Transient-aware motion injectors: Auxiliary modules infer instantaneous 3D velocity fields for dynamic Gaussians, adding explicit supervision and disambiguating ambiguous scene flow.

Such approaches yield improved dynamic reconstruction, reduced redundancy, and robustness to sparse input and monocular captures.

6. Compression, Grouping, and Scalability

Practical deployment in real-time, low-power contexts demands substantial compression and reduced per-frame inference:

Sensitivity-based pruning: Temporal Hessian sensitivity scores identify and prune Gaussians with low impact on image quality. Annealed timestamp smoothing boosts robustness to pose noise (Tu et al., 9 Jun 2025).
GroupFlow clustering: Trajectory similarity-based clustering assigns Gaussians to motion groups, fitted with per-group SE(3) transforms. This reduces inference from $N$ to $J$ rigid transforms per frame, enabling up to $58\times$ rendering speedup and $18\times$ model compression with minimal fidelity loss.
Gradient-aware quantization: Per-parameter gradient sensitivity controls mixed-precision quantization; unimportant parameters are compressed to low bit-width.
Keypoint trajectory sparsification: Ramer-Douglas-Peucker algorithms select sparse keyframes for explicit trajectory storage, interpolating others at runtime (Javed et al., 2024).

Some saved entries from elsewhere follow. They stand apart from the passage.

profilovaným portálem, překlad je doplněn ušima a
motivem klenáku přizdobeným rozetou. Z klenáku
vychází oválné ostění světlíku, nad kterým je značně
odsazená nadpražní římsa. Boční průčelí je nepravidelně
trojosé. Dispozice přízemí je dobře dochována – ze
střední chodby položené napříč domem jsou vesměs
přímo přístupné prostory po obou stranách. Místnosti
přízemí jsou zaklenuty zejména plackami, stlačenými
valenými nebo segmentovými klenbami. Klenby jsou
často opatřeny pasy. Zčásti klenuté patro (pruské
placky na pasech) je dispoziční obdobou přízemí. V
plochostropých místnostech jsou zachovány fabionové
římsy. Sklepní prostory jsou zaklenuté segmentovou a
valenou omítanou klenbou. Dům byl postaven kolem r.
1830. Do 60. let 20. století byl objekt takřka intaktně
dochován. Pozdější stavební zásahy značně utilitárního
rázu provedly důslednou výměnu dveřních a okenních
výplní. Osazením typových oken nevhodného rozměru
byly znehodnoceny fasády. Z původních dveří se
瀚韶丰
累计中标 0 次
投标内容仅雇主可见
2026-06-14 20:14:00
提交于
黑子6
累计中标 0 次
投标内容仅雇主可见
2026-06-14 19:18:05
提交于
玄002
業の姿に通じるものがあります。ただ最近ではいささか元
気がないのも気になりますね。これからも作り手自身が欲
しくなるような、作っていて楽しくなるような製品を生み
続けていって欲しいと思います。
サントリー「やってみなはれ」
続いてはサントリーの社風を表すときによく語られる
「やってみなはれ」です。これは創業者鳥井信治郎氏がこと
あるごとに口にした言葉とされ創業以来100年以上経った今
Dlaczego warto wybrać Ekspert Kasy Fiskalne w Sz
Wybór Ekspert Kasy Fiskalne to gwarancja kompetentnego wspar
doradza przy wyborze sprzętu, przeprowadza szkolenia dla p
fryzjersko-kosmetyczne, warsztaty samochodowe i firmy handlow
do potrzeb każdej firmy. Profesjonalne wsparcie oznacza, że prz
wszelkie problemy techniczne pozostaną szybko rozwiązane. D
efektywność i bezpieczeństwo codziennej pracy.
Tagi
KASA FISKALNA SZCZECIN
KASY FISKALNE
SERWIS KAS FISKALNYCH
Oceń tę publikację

Metrics confirm that strong compression strategies do not significantly degrade visual quality (≤0.1 dB PSNR drop), and global model sizes can be reduced from gigabytes to tens of megabytes, pushing dynamic 3DGS to AR/VR, mobile, and SLAM contexts.

7. Implementation Protocols, Quantitative Results, and Empirical Validation

The protocol for dynamic 3DGS generally involves:

Initialization from sparse point cloud (usually COLMAP).
Parallelized windowed training on multi-GPU clusters, then sequential cross-window fine-tuning.
Adam optimization with independent learning rates per parameter group.
Evaluation on multi-view datasets (Neural 3D Video, Panoptic Sports, DyNeRF, HyperNeRF), tracking (SLAM), and filmmaking (Splatography datasets).

Representative empirical outcomes:

SWAGS (Shaw et al., 2023): Best average PSNR (32.05 dB), SSIM (0.949), second-best LPIPS (0.093), 71.5 FPS, state-of-the-art across dynamic NeRF/grid baselines.
MAPo (Jiao et al., 27 Aug 2025): PSNR 31.26, SSIM 0.943, LPIPS 0.044, doubling inference FPS over non-partitioned baselines.
SpeeDe3DGS (Tu et al., 9 Jun 2025): Rendering speed increased $10.37\times$ , model size down $7.71\times$ , with quantitative fidelity within $0.1$ dB PSNR of baseline.
Splatography (Azzarelli et al., 7 Nov 2025): Up to $+3$ PSNR over prior methods with half the model size under sparse view constraints.
TC3DGS (Javed et al., 2024): Up to $67\times$ compression, $17\%$ – $30\%$ FPS improvement, $<0.4$ dB PSNR drop.

Ablations confirm substantial benefits from tunable MLPs, windowed partitioning, cross-window consistency, and motion-based optimizations. Visualizations consistently show sharper motion boundaries, cleaner background, and robust handling of transient and occluded regions.

Dynamic 3D Gaussian Splatting marks a major step in explicit, differentiable scene modeling, scaling static 3DGS methods to arbitrary dynamic environments by windowed partitioning, motion-aware deformation, segmentation, compression, and real-time optimization. The fusion of explicit geometry, adaptive temporal subdivision, and photometric/supervisory losses defines the current standard for real-time, high-fidelity dynamic novel view synthesis and mapping.